Be respectful. No disrespect will be tolerated. If you are found to be harassing or in general not following the rules of the group or program (which is the same written ones from the Living in English: 365 Facebook group), you will be banned from the group, Fluency Academy, and all other programs from Paradigm English and its subsidiaries for life.

It is advised that you keep a notebook and pen/pencil nearby. This will help you remember any vocabulary words or phrases that you and your conversation partner have used.

Make a commitment and stick to it. This means that you must honor your commitment to your partner. Always be punctual. If you are having a problem and will be late, communicate this to your partner. Remember that the goal of Conversation Partners is practice. If you are not committed to helping yourself or your partner, you are harming both of you.

Speak comfortably. Your goal should be to to become more comfortable speaking in English. Join my Fluency Academy to learn the tricks and secrets to becoming fluent in English.

Set a time. Both partners should agree to a time and day(s) each week to speak. I suggests that you attempt one hour each week, but it can be two 30-minute meetings in a week. (This equals 60 minutes, by the way.)

60 not 120 minutes. Do not chat for longer than 60 minutes.
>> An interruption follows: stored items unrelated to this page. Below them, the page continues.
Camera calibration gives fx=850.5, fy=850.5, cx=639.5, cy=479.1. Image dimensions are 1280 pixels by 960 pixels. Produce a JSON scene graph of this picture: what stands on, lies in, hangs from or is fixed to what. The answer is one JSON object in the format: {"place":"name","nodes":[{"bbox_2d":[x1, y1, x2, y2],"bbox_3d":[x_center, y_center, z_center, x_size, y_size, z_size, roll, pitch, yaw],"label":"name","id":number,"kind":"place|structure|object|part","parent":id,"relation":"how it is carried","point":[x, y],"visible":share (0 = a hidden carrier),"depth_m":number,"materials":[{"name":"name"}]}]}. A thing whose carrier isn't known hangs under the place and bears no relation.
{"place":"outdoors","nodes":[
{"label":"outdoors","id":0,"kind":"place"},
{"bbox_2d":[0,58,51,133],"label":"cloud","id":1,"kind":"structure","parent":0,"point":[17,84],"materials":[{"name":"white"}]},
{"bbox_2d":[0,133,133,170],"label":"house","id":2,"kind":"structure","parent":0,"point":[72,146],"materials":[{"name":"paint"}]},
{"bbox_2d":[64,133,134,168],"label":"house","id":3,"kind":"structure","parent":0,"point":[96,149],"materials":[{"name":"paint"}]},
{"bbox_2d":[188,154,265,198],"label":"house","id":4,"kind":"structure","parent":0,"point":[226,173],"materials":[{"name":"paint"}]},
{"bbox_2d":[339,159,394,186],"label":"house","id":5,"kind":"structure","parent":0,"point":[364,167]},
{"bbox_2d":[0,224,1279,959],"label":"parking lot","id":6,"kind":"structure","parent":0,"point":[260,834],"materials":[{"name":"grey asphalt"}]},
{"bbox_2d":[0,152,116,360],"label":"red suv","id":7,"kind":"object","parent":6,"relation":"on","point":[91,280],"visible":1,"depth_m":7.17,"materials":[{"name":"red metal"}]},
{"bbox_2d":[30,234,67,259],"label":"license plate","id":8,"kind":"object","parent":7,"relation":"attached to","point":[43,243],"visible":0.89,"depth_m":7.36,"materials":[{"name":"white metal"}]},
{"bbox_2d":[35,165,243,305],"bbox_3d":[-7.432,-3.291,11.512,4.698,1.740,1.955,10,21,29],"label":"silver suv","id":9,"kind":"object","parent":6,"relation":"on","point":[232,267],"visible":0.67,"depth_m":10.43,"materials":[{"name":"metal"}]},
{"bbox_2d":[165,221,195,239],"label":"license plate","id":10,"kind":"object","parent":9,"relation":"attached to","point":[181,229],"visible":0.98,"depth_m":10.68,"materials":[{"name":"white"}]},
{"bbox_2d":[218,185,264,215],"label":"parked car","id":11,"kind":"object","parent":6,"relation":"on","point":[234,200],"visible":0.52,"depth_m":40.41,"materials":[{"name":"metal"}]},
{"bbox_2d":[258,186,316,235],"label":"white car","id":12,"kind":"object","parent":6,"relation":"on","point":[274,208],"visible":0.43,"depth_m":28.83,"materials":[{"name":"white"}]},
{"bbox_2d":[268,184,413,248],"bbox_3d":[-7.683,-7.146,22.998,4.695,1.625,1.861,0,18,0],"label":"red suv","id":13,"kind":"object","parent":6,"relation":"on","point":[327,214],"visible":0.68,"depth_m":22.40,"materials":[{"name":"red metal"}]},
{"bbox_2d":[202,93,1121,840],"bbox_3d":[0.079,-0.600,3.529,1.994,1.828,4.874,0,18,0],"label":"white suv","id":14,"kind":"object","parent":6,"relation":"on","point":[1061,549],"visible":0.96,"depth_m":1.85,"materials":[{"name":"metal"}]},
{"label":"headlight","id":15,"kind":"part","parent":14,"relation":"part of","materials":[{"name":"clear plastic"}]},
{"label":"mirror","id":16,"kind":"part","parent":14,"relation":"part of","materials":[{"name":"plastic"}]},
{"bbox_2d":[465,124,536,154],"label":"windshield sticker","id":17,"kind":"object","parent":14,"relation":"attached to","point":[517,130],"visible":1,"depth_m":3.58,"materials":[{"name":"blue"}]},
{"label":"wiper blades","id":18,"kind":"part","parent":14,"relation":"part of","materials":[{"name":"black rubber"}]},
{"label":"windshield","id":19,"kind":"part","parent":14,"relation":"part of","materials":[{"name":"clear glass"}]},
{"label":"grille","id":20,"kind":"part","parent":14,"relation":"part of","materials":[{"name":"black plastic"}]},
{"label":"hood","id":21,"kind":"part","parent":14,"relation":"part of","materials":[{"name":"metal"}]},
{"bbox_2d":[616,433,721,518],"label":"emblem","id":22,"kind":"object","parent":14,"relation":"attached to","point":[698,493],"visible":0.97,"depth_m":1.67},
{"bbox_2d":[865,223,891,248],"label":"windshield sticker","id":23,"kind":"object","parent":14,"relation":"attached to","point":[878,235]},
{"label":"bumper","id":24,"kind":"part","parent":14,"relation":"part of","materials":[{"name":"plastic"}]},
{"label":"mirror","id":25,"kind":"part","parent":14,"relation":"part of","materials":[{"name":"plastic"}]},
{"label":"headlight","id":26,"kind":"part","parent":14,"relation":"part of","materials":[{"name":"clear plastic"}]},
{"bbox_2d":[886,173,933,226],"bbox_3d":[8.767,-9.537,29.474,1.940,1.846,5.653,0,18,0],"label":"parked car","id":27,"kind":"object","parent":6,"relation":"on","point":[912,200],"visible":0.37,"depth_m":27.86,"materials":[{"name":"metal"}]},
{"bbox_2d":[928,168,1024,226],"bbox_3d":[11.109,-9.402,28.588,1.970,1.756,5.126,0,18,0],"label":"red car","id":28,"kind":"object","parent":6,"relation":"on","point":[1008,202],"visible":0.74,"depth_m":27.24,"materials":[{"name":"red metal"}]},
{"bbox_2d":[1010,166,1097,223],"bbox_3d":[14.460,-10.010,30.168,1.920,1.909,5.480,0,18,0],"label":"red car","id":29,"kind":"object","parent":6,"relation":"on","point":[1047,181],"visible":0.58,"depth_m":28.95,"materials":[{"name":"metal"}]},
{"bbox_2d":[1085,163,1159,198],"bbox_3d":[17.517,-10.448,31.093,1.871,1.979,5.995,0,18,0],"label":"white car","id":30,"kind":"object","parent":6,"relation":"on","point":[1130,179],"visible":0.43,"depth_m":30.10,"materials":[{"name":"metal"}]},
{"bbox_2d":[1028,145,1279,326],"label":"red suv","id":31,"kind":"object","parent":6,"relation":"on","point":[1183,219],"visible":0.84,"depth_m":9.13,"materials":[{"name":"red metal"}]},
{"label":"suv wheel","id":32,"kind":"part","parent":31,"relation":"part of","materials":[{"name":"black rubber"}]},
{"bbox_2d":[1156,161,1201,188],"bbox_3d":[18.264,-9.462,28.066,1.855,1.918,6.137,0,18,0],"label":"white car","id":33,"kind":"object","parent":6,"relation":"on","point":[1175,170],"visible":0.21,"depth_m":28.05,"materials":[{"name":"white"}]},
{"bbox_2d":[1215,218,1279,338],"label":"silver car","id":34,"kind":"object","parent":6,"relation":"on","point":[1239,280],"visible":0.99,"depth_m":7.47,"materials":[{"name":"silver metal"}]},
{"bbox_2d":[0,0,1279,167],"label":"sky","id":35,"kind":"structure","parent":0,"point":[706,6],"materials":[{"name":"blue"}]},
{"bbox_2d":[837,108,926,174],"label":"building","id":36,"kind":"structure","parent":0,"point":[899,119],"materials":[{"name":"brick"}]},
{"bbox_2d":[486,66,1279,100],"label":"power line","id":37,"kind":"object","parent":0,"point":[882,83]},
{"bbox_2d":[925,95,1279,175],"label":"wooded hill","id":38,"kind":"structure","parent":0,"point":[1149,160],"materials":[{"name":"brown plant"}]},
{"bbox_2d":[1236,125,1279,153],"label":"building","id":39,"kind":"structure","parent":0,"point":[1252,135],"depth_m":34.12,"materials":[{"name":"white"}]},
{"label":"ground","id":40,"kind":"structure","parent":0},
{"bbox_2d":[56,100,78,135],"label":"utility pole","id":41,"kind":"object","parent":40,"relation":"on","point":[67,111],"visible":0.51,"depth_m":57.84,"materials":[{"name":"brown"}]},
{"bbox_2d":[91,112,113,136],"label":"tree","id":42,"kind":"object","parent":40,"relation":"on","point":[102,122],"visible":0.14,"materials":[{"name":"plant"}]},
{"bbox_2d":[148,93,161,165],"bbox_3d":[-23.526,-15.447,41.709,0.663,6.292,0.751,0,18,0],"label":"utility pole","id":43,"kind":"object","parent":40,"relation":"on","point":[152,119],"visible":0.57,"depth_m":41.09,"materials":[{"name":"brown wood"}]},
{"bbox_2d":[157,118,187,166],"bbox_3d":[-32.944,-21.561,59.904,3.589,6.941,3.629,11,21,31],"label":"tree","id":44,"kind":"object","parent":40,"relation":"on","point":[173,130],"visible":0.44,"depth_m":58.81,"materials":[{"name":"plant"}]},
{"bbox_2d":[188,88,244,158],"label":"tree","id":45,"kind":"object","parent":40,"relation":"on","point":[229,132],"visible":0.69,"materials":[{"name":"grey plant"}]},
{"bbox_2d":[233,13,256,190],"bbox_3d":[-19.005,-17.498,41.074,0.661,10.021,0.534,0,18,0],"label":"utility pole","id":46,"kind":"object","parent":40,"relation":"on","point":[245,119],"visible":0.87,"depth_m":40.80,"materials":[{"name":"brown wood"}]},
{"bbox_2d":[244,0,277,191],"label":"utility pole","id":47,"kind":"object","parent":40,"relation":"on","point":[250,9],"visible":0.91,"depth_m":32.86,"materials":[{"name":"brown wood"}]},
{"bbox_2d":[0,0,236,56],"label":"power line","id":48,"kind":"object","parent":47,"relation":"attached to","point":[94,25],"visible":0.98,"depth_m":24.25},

Research shows that it isn’t productive. Plus, people are busy. Some are in a different timezone than you are. Allow your partner some rest. If you both decide to go longer, that’s fine, but you still must meet at your regular time(s) that week, or the following week.

Confirm this time each week. People are busy. They have lives. Connect with your partner to make sure that they are still able to meet. You can do this a few hours before the meeting time, or even a day before.

Taboos. Don’t assume your partner knows your cultural norms. They probably don’t. Assume that they are a nice person, however, and explain to them anything that is considered rude in your culture, or to you personally. They can’t know everything. Help him or her be respectful to you. For example, in the United States, most people will not openly speak to you about politics, religion, money, or sex. They are considered “taboo.” Taboos are something I teach in Fluency Academy. Join to learn about that and more.

Your meeting time isn’t to proselytize. Don’t preach your religion or try to persuade/convert your partner to your religion.

Silence is okay. Don’t worry if you or your partner aren’t speaking every second of the meeting. Some silence is healthy.

Takeaway

The goal of the Conversation Program is for you to practice your speaking, listening, vocabulary, pronunciation, and grammar. Above I listed many things to keep in mind when you’re planning a meeting with your conversation partner. It seems like a lot, but don’t worry, you will be able to do them. Just be open to learning something new and making a mistake or two. Also, be kind and keep trying. Everything else will fall into place.